Est donc «néfaste» ce qui est impie, sacrilège ou tout simplement défendu. Avant d’être des philosophes, les Romains sont des moralistes. Ils préfèrent la tradition des ancêtres aux élucubrations des raisonneurs. Ils appuient leur politique et leur vision du monde sur le mos majorum, qui se traduit littéralement par «mœurs des anciens», sorte de code non écrit, de lois, de conduites et de coutumes. Les cinq fondements du mos majorum sont : la fides, qui est la confiance, la foi donnée aux autres, le respect de la parole donnée, la pietas, qui est la dévotion, le devoir envers les dieux et la patrie, la majestas, qui est le sentiment de grandeur, de supériorité sur les autres peuples, la virtus, qui est la force morale et le courage, enfin la gravitas, qu’on peut définir comme la dignité. Tous les arts et l’abondante littérature romaine sont orientés dans le respect de ces valeurs. Salluste, Tite-Live, Tacite, Suétone, Sénèque… On ne compte pas les auteurs latins qui loueront ces vertus à travers des œuvres différentes, sous-tendues par les doctrines stoïciennes, dont l’apogée du mouvement trouvera sa plus belle expression dans les Pensées de Marc-Aurèle, à la fin de la Pax Romana.

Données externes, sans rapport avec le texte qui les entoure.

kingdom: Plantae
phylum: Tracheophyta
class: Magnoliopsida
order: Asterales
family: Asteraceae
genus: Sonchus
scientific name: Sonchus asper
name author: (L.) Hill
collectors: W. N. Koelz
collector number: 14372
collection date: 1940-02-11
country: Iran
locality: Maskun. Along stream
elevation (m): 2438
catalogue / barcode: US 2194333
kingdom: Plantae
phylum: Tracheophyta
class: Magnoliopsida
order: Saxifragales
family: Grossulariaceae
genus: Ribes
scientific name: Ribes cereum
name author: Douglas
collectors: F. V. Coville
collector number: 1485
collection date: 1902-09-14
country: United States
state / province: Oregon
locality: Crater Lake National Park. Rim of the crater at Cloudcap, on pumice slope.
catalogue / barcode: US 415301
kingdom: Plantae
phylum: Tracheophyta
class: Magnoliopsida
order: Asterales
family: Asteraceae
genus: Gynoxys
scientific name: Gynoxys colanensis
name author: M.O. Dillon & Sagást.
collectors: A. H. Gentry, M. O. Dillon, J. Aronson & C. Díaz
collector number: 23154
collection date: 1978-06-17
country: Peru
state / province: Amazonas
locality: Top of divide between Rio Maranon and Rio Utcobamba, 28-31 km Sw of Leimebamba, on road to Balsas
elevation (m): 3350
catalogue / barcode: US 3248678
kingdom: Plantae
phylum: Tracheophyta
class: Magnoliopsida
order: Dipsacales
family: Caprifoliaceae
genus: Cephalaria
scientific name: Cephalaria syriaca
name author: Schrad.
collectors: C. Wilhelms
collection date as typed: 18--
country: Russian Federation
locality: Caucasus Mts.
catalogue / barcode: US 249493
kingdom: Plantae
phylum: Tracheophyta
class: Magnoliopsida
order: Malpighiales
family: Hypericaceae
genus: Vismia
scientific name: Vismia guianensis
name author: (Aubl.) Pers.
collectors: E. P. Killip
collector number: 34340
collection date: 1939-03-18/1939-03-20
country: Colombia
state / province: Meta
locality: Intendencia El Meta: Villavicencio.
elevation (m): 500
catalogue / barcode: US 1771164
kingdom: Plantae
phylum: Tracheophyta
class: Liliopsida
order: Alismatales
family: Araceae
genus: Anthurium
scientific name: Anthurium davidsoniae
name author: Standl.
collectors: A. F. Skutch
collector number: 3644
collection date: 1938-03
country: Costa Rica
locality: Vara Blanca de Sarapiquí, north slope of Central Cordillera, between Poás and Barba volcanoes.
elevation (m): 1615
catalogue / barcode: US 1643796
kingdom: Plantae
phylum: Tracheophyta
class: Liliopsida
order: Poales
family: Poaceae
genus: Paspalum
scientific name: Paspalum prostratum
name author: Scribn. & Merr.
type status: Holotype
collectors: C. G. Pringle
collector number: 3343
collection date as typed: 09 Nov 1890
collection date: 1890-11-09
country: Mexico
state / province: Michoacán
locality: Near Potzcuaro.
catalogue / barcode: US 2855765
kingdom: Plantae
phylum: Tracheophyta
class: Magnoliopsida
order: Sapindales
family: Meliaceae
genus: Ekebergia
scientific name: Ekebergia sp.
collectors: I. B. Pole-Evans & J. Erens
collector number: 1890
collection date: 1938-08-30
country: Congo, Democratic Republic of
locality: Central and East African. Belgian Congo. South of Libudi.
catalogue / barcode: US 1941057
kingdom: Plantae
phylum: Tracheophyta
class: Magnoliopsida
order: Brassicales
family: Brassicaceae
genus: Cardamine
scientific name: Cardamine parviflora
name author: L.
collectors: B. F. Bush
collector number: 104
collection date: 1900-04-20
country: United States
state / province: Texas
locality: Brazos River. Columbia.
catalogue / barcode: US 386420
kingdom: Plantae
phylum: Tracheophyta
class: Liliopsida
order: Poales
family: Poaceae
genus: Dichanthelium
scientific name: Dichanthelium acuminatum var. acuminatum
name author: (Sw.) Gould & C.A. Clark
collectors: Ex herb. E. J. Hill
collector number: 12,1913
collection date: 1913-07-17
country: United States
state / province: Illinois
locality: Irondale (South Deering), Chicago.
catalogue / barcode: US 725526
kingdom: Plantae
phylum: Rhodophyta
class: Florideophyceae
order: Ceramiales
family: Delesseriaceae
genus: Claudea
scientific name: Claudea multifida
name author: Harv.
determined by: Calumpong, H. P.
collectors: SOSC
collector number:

La Paix Romaine dure presque trois cents ans. Un exploit dans l’Histoire des Peuples. Un paradoxe aussi, parce que les Romains sont des maîtres puissants dans l’art de la guerre. L’organisation et la discipline de l’armée romaine sont, aujourd’hui encore, des modèles du genre. La force de ses Légions a fait la puissance de l’Empire. Mais la Pax Romana est relative. Elle désigne une période sans guerre civile et sans invasion majeure, car il y avait toujours des conflits avec les tribus voisines de l’Empire. Une période propice aux arts et à la culture, une parenthèse enchanté dans l’histoire des civilisations, que les historiens appelleront le Siècle d’Auguste. On chante, on danse, on écrit, on peint, on décore, on construit. Les Romains sont des bâtisseurs de premier ordre. A la suite des Grecs, ils posent les fondations d’un art nouveau, celui de construire des villes, dans le respect des contraintes d’une vie en grand nombre et des lois de l’esthétique. L’urbanisme est né.